超细晶纯铜T型微镦挤变形行为及微观组织演变

发布时间：2018-04-24 03:38

  本文选题：等径角挤压 + 超细晶纯铜　； 参考：《哈尔滨工业大学》2017年硕士论文

【摘要】：微系统技术以及微机电系统的迅速崛起,带动当前工业朝着小型化、微型化的方向发展。而利用传统工业材料生产微型零件时,由于晶粒尺寸与微型零件的某一维度尺寸相当,出现明显的尺寸效应,从而在实际生产中影响成形件最终的尺寸精度,提高生产成本,且降低了生产效率。研究表明,利用超细晶材料生产微型零件时,上述缺点可得到明显改善,极大的提高了生产效率和产品质量,为微成形技术的发展铺平了道路。与传统的压缩实验相比,T型微镦挤实验具有模具结构简单、操作方便等优势,金属内部同时进行挤压变形和压缩变形,材料内部变形剧烈,且可利用同一组模具对不同尺寸的试样进行实验。因此,本文首先利用等径角挤压工艺制备超细晶纯铜材料,利用Deform-3D有限元分析软件模拟T型微镦挤变形行为,并在室温及高温条件下对超细晶纯铜进行T型微镦挤实验,分析在热力场耦合作用下超细晶纯铜微观组织演变规律。在T型微镦挤变形过程中,根据金属材料的流动规律,可将变形分成两个阶段:第一阶段,试样向凹模型腔内部的流动速度大于向凹模两侧的流动速度,此时材料以挤压变形为主,压缩变形为辅;第二阶段,试样向凹模两侧测流动速度大于向型腔内部的流动速度,此时材料以压缩变形为主,挤压变形为辅。
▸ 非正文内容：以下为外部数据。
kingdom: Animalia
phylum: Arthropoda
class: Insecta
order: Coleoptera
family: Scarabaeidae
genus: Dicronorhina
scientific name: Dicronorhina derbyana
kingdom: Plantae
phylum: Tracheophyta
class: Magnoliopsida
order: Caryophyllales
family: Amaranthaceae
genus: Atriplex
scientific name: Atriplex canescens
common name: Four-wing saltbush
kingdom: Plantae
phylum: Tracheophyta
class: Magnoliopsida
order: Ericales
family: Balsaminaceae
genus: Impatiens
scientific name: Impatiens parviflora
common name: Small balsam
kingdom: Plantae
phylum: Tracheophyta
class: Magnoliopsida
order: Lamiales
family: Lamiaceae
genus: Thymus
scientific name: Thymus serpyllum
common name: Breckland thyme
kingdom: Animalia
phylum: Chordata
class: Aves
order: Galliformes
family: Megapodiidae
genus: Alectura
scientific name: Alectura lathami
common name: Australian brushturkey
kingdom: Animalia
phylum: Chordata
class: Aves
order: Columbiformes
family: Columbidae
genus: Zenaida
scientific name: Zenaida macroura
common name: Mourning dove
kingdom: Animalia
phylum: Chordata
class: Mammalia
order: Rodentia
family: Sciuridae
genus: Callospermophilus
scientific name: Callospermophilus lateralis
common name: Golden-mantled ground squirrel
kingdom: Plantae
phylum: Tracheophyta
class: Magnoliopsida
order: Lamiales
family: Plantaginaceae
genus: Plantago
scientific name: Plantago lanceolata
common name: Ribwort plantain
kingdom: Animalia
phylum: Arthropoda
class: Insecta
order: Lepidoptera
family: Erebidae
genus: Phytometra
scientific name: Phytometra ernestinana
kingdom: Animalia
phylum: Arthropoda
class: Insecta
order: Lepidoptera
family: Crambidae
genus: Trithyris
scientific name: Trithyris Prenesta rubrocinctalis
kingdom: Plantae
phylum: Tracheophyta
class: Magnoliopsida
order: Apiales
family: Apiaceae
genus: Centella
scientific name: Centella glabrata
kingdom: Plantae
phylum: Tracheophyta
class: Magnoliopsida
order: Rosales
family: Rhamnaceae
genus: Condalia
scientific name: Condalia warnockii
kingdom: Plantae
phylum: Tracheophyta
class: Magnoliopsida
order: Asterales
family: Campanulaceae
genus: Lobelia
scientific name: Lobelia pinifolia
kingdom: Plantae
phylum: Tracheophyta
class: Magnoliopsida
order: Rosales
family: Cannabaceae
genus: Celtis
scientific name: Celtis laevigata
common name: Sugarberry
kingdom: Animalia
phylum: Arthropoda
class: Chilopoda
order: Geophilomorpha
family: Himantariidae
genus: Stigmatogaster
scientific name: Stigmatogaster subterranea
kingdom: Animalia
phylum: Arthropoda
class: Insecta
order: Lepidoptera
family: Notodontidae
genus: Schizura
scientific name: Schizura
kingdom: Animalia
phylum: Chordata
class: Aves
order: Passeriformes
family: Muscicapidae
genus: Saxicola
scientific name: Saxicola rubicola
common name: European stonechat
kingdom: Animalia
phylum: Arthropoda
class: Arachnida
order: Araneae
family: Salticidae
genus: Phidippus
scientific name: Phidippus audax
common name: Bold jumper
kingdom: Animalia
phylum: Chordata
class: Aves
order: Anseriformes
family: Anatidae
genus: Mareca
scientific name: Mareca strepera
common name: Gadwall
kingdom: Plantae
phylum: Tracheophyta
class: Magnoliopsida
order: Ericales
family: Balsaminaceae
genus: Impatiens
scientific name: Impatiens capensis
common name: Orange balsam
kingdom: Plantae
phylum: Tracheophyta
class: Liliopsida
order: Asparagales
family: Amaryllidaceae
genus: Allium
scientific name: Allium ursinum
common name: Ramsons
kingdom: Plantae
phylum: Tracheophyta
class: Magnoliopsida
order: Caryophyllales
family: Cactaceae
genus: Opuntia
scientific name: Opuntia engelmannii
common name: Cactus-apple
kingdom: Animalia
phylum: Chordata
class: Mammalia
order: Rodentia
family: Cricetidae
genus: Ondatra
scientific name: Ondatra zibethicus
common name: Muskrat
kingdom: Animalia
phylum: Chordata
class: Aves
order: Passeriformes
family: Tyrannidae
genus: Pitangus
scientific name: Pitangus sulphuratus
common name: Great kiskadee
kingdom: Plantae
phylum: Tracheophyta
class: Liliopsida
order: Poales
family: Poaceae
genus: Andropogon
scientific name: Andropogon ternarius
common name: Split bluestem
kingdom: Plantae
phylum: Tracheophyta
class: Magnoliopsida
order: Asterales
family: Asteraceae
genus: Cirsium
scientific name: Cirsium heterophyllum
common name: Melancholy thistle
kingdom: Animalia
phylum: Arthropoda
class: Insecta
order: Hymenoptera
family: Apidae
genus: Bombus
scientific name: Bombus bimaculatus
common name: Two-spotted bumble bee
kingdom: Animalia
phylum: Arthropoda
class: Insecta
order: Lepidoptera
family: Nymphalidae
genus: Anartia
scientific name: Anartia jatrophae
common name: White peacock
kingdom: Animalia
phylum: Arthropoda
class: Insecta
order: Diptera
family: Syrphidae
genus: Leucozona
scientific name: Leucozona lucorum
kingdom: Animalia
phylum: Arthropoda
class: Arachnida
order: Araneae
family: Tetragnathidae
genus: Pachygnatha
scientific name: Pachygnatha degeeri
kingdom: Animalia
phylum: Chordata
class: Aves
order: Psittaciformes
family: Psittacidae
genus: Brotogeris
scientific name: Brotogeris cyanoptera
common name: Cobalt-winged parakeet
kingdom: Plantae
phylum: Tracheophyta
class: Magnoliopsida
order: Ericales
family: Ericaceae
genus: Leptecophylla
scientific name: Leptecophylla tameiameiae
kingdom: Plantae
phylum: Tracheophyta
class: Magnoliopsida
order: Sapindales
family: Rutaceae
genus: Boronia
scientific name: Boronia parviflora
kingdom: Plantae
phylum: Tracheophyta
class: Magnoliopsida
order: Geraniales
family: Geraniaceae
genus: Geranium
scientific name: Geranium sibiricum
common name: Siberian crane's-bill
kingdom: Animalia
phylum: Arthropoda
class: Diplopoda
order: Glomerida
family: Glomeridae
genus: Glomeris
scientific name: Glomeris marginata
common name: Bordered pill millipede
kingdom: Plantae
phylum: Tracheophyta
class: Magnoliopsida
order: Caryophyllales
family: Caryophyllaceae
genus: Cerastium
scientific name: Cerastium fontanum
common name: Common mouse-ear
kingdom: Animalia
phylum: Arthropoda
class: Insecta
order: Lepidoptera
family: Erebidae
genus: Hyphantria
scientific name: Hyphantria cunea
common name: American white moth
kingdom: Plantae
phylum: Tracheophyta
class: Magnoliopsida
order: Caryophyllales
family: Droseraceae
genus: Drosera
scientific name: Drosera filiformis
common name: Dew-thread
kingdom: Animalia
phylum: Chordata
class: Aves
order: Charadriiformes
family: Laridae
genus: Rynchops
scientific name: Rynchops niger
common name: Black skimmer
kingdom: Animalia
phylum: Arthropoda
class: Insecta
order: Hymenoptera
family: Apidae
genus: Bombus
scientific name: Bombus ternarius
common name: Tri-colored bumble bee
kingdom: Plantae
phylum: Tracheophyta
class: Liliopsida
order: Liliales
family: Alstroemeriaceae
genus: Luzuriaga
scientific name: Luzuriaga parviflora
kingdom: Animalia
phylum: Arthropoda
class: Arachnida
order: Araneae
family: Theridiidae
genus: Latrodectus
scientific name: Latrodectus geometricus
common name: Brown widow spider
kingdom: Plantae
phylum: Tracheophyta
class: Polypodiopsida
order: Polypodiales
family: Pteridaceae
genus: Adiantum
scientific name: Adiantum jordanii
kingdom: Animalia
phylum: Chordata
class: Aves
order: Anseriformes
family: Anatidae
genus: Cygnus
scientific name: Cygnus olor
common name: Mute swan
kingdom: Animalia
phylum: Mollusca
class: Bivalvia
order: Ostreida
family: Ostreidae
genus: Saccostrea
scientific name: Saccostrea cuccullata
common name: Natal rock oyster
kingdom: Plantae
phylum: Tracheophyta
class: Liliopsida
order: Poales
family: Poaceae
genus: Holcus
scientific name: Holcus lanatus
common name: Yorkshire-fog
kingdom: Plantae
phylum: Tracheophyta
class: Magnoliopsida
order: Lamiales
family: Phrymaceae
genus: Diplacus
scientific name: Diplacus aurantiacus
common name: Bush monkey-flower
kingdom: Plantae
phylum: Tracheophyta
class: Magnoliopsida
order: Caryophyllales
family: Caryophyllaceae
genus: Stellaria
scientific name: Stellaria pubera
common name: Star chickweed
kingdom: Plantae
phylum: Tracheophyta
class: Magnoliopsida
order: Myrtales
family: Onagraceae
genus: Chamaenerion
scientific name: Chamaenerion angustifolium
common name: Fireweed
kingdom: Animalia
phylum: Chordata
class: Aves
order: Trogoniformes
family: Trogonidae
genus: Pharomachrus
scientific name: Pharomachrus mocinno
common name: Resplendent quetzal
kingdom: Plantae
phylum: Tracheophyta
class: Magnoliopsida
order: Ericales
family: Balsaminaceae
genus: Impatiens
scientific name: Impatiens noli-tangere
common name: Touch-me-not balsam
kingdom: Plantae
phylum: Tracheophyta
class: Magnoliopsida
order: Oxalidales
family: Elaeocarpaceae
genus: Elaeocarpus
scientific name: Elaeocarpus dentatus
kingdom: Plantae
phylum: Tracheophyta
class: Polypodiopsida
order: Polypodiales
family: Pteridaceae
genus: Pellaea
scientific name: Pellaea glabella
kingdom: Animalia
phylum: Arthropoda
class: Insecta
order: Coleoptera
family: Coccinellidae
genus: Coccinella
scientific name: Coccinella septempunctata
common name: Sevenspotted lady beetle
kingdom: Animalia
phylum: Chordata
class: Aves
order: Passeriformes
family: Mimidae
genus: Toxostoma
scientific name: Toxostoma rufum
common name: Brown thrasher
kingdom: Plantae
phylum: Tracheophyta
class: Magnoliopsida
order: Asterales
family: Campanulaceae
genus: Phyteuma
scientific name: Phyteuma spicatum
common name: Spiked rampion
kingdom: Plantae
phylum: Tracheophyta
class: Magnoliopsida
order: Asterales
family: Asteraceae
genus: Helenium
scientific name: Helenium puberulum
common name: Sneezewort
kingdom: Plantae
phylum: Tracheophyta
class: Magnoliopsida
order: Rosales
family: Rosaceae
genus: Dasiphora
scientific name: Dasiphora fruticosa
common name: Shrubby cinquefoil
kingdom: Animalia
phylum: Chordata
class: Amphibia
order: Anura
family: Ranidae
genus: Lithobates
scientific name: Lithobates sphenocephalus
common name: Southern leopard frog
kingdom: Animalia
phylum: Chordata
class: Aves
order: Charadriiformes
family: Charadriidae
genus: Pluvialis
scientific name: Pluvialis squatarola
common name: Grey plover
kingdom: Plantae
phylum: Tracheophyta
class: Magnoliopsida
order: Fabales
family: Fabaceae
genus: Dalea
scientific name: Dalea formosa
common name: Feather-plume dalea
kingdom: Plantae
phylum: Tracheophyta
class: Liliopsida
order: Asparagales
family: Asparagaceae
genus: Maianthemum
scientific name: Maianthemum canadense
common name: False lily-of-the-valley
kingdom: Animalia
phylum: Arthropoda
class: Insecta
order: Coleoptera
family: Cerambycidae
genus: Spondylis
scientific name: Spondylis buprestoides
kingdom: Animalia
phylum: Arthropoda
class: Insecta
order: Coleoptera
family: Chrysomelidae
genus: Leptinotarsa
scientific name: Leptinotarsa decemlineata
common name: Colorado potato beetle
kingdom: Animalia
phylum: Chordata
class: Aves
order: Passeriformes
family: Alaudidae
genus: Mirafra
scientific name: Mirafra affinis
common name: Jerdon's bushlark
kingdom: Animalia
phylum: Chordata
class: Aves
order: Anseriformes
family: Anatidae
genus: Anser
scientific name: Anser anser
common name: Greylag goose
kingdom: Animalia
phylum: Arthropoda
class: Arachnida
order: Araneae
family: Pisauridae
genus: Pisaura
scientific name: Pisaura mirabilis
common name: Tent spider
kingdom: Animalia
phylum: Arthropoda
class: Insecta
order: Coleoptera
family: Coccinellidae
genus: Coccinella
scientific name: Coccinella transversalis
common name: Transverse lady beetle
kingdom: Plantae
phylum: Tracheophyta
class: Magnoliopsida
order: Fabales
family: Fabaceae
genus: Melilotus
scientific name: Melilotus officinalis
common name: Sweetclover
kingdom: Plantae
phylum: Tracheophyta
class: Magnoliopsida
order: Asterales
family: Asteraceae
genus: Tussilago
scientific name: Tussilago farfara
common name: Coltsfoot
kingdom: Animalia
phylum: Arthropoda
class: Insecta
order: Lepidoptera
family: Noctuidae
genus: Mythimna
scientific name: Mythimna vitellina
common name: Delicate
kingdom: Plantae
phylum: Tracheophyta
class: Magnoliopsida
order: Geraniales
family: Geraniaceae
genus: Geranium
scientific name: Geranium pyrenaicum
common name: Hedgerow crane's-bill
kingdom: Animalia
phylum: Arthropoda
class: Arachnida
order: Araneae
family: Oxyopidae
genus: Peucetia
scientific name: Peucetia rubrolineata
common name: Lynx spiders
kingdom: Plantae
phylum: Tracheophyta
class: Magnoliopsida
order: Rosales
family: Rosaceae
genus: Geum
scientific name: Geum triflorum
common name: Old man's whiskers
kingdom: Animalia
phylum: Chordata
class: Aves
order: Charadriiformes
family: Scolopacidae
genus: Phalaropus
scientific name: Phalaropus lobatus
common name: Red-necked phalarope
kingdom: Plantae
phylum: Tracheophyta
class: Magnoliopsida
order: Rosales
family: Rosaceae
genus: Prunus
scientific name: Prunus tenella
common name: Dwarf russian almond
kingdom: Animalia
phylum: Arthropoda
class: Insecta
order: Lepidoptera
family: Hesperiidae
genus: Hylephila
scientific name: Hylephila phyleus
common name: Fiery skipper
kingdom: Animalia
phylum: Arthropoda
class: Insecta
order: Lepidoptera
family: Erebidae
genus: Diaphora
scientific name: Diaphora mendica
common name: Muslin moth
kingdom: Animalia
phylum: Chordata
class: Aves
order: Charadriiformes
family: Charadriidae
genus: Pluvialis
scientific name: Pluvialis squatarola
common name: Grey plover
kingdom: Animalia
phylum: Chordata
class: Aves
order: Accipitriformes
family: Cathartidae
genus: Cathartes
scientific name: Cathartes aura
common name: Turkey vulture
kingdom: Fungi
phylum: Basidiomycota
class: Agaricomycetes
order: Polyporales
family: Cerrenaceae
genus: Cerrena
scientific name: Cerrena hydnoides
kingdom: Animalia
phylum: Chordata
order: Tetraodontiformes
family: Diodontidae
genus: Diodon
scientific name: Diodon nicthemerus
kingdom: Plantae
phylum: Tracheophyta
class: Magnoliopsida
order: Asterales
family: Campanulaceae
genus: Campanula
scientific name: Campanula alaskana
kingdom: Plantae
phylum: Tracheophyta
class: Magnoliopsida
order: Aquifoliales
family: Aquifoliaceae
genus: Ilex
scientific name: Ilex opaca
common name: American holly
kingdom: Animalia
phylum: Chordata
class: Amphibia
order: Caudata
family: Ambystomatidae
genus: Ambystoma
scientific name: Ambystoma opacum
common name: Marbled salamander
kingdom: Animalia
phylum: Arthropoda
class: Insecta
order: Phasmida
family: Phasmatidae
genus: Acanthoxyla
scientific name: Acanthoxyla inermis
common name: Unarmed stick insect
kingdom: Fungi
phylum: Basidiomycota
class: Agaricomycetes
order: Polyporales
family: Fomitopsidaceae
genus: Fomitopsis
通过有限元分析及实验结果表明:凹模型腔参数对T型微镦挤变形时的变形力、挤压筋高度及高宽比λ有显著影响,凹模表面粗糙度对变形第一阶段的变形力影响不大,但在变形的第二阶段,变形力随表面粗糙度的增加而增大;凹模圆角半径和开口角度对整个T型微镦挤变形中的变形力都有显著影响,随着凹模圆角半径和开口角度的增加而变大;挤压筋高度及高宽比λ随凹模表面粗糙度、圆角半径及开口角度的增大而线性降低。随着变形温度的升高,由于变形时超细晶纯铜发生动态回复和动态再结晶,变形力逐渐下降;当变形温度低于200℃时,超细晶纯铜内部发生动态回复,变形力和高宽比缓慢降低,但是挤压筋高度缓慢增大,晶粒长大不明显;当变形温度高于250℃时,变形力迅速降低,挤压筋高度和高宽比λ迅速增大,晶粒长大明显,当变形温度达到400℃时,平均晶粒尺寸由0.44μm长大到3.4μm。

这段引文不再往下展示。